Questions to answer =
a – In the cooking-show recap, what does Dot's pie look like?
b – Write out the stretch of the cooking-show recap from "Time ticks away" through "the selfish bastards.", word for word.

Selected text =
━━━━━━━━━━━━━━━━━━━━

Finally, later that week, Aaron puts his pie in the oven.
Pat’s ice-cream is in the freezer and his apple pie is in the oven and he’s feeling damn smug. So he should: his apple pie looks amazing. Frankly I think he’s made a better pie than anyone who actually had to make a pie. “If I saw this ice-cream flavour in Coles I’d definitely grab a tub,” he says, though this doesn’t mean much as his face would be on the tub.
Dot has her pie out, if you know what I mean. She’s very happy as her band camp-inspired pie does look exactly like an oboe. She must now remove the pie from the pan, and Andy and Sofia are there to watch, perverts that they are. The pie emerges perfectly and there are no problems and it’s very bad television.
Time ticks away and pies keep coming out of ovens. Grace has her pie but doesn’t know how to get it out. She should ask Dot, but instead she decides to ad-lib. She pokes around the edges and assaults it with spatulas and asks her colleagues for advice, a request that goes unanswered by the selfish bastards.
Luke has rescued his ice-cream. He hopes that the ice-cream is the star of the dish, which is probably a reasonable hope given that the ice-cream is the entirety of the dish. Meanwhile Aaron is watching his pie in the oven, not willing to take it out until he is sure that it understands why what it did was wrong, and Grace has finally flipped her pie out of the dish, causing the crust to fall apart. Now THAT, Poh, is “hilarious”.
With one minute to go Aaron takes out his pie, burns his hands severely, and gets it on a plate. For some reason literally everyone except Grace finds the task of getting a pie out of a pie dish incredibly easy. There should be a special webisode explaining this.
Anyway time is up and the judges get to overeat. Hannah gets to be first, with her cheeseburger pie. Andy asks her how she managed to make a pie that tastes like a cheeseburger. Hannah replies that she put the flavours of a cheeseburger into a pie. Everyone gasps. “This should come with a toy,” says Sofia. “And some batteries maybe.” Sofia’s mind isn’t really on the pie. But everyone else reckons it’s a pretty good pie, and so do I. I can finally honestly say that I would eat Hannah’s pie any day. Everyone is so happy about the cheeseburger pie that it seems a shame they have to eat any of the crap anyone else has made.
Next is Grace with her pork and fennel pie that has cracked apart and is barely even a pie anymore. “I feel like this is going to be pretty embarrassing,” she says, but she’s wrong: “going to be” passed ages ago. She explains her problem with getting the pie out of the tin. The judges laugh at her, revelling in her public humiliation and drawing strength from her pain. They taste the “pie”, and say that it’s absolutely great apart from the ways in which it is dreadful.
Next is Annabel and her coconut, cherry and chocolate ice-cream, which does seem a bit show-offy. The judges think it’s fantastic. “I’m going to cry,” says Jean-Christophe, surprised by just how much onion is in the ice-cream. All the judges praise and fawn and drool and slobber all over Annabel’s ice-cream in a frankly unseemly display.

━━━━━━━━━━━━━━━━━━━━

Supplied data =
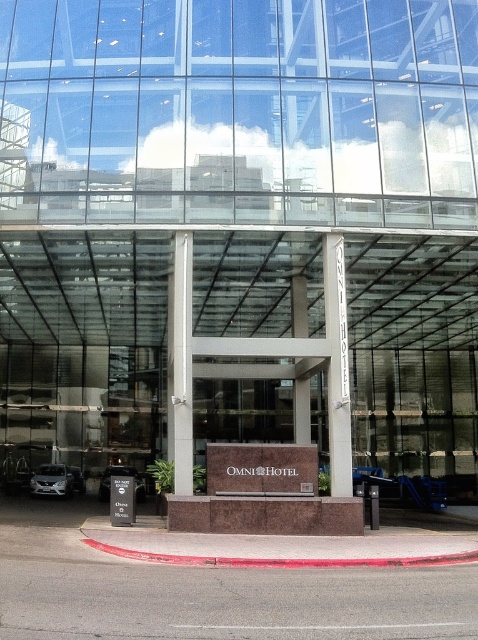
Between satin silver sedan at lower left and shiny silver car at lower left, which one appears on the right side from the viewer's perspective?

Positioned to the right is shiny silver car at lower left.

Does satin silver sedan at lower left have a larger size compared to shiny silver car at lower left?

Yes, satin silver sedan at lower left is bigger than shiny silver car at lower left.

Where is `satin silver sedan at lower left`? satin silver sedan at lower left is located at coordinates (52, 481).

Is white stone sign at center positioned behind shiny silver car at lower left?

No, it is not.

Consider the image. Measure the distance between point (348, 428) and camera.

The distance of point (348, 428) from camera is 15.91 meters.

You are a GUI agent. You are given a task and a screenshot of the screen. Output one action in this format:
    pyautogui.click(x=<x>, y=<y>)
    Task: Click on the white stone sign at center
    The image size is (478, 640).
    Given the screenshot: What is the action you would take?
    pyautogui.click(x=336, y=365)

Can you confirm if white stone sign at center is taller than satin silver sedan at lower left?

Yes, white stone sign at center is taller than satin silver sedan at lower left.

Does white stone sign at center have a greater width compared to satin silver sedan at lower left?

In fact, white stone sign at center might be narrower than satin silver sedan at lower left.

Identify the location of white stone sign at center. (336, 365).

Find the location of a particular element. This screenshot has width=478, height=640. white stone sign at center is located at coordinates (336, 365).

━━━━━━━━━━━━━━━━━━━━

Solved tasks =
a – An oboe.

b –
Time ticks away and pies keep coming out of ovens. Grace has her pie but doesn’t know how to get it out. She should ask Dot, but instead she decides to ad-lib. She pokes around the edges and assaults it with spatulas and asks her colleagues for advice, a request that goes unanswered by the selfish bastards.